**Records for the exercise**:
[Start of section]
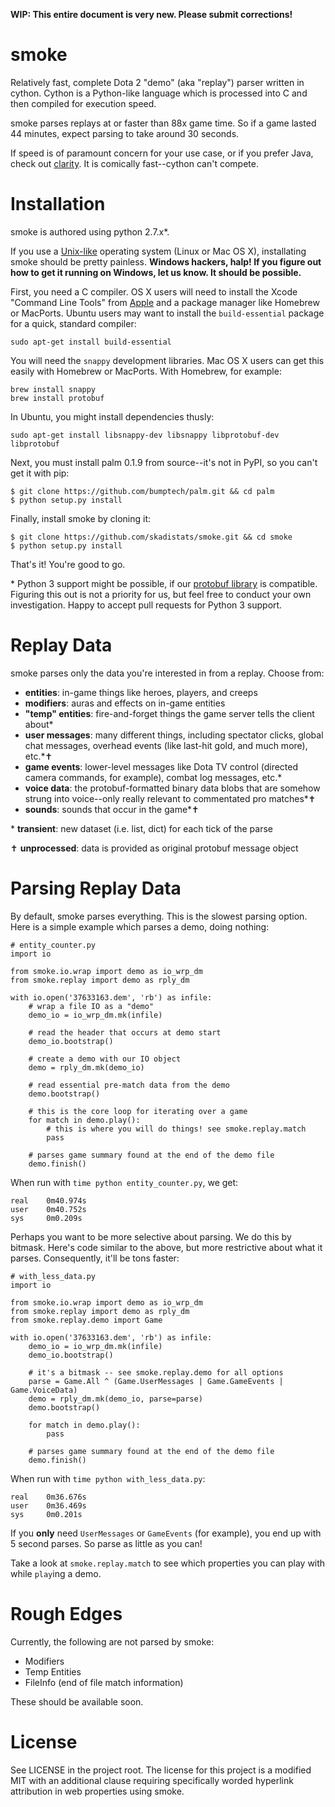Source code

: **WIP: This entire document is very new. Please submit corrections!**

# smoke

Relatively fast, complete Dota 2 "demo" (aka "replay") parser written in
cython. Cython is a Python-like language which is processed into C and then
compiled for execution speed.

smoke parses replays at or faster than 88x game time. So if a game lasted 44
minutes, expect parsing to take around 30 seconds.

If speed is of paramount concern for your use case, or if you prefer Java,
check out [clarity](https://github.com/skadistats/clarity). It is comically
fast--cython can't compete.


# Installation

smoke is authored using python 2.7.x*. 

If you use a [Unix-like](http://en.wikipedia.org/wiki/Unix-like) operating
system (Linux or Mac OS X), installating smoke should be pretty painless.
**Windows hackers, halp! If you figure out how to get it running on Windows,
let us know. It should be possible.**

First, you need a C compiler. OS X users will need to install the Xcode
"Command Line Tools" from
[Apple](https://developer.apple.com/downloads/index.action) and a package
manager like Homebrew or MacPorts. Ubuntu users may want to install the
`build-essential` package for a quick, standard compiler:

    sudo apt-get install build-essential

You will need the `snappy` development libraries. Mac OS X users can get this
easily with Homebrew or MacPorts. With Homebrew, for example:

    brew install snappy
    brew install protobuf

In Ubuntu, you might install dependencies thusly:

    sudo apt-get install libsnappy-dev libsnappy libprotobuf-dev libprotobuf

Next, you must install palm 0.1.9 from source--it's not in PyPI, so you can't
get it with pip:

    $ git clone https://github.com/bumptech/palm.git && cd palm
    $ python setup.py install

Finally, install smoke by cloning it:

    $ git clone https://github.com/skadistats/smoke.git && cd smoke
    $ python setup.py install

That's it! You're good to go.

\* Python 3 support might be possible, if our
[protobuf library](https://github.com/bumptech/palm) is compatible. Figuring
this out is not a priority for us, but feel free to conduct your own
investigation. Happy to accept pull requests for Python 3 support.


# Replay Data

smoke parses only the data you're interested in from a replay. Choose from:

* **entities**: in-game things like heroes, players, and creeps
* **modifiers**: auras and effects on in-game entities
* **"temp" entities**: fire-and-forget things the game server tells the
client about*
* **user messages**: many different things, including spectator clicks, global
chat messages, overhead events (like last-hit gold, and much more), etc.*✝
* **game events**: lower-level messages like Dota TV control (directed camera
commands, for example), combat log messages, etc.*
* **voice data**: the protobuf-formatted binary data blobs that are somehow
strung into voice--only really relevant to commentated pro matches*✝
* **sounds**: sounds that occur in the game*✝

\* **transient**: new dataset (i.e. list, dict) for each tick of the parse

✝ **unprocessed**: data is provided as original protobuf message object

# Parsing Replay Data

By default, smoke parses everything. This is the slowest parsing option. Here
is a simple example which parses a demo, doing nothing:

    # entity_counter.py
    import io

    from smoke.io.wrap import demo as io_wrp_dm
    from smoke.replay import demo as rply_dm

    with io.open('37633163.dem', 'rb') as infile:
        # wrap a file IO as a "demo"
        demo_io = io_wrp_dm.mk(infile)

        # read the header that occurs at demo start
        demo_io.bootstrap() 

        # create a demo with our IO object
        demo = rply_dm.mk(demo_io)

        # read essential pre-match data from the demo
        demo.bootstrap() 

        # this is the core loop for iterating over a game
        for match in demo.play():
            # this is where you will do things! see smoke.replay.match
            pass

        # parses game summary found at the end of the demo file
        demo.finish()

When run with `time python entity_counter.py`, we get:

    real    0m40.974s
    user    0m40.752s
    sys     0m0.209s

Perhaps you want to be more selective about parsing. We do this by bitmask.
Here's code similar to the above, but more restrictive about what it parses.
Consequently, it'll be tons faster:

    # with_less_data.py
    import io

    from smoke.io.wrap import demo as io_wrp_dm
    from smoke.replay import demo as rply_dm
    from smoke.replay.demo import Game

    with io.open('37633163.dem', 'rb') as infile:
        demo_io = io_wrp_dm.mk(infile)
        demo_io.bootstrap() 

        # it's a bitmask -- see smoke.replay.demo for all options
        parse = Game.All ^ (Game.UserMessages | Game.GameEvents | Game.VoiceData)
        demo = rply_dm.mk(demo_io, parse=parse)
        demo.bootstrap() 

        for match in demo.play():
            pass

        # parses game summary found at the end of the demo file
        demo.finish()

When run with `time python with_less_data.py`:

    real    0m36.676s
    user    0m36.469s
    sys     0m0.201s

If you **only** need `UserMessages` or `GameEvents` (for example), you end up
with 5 second parses. So parse as little as you can!

Take a look at `smoke.replay.match` to see which properties you can play with
while `play`ing a demo.

# Rough Edges

Currently, the following are not parsed by smoke:

* Modifiers
* Temp Entities
* FileInfo (end of file match information)

These should be available soon.


# License

See LICENSE in the project root. The license for this project is a modified
MIT with an additional clause requiring specifically worded hyperlink
attribution in web properties using smoke.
[End of section]
**Description of the task**: Please copy every line in the entries where "essential" appears.

**Solved exercise**:
`build-essential` package for a quick, standard compiler:
    sudo apt-get install build-essential
        # read essential pre-match data from the demo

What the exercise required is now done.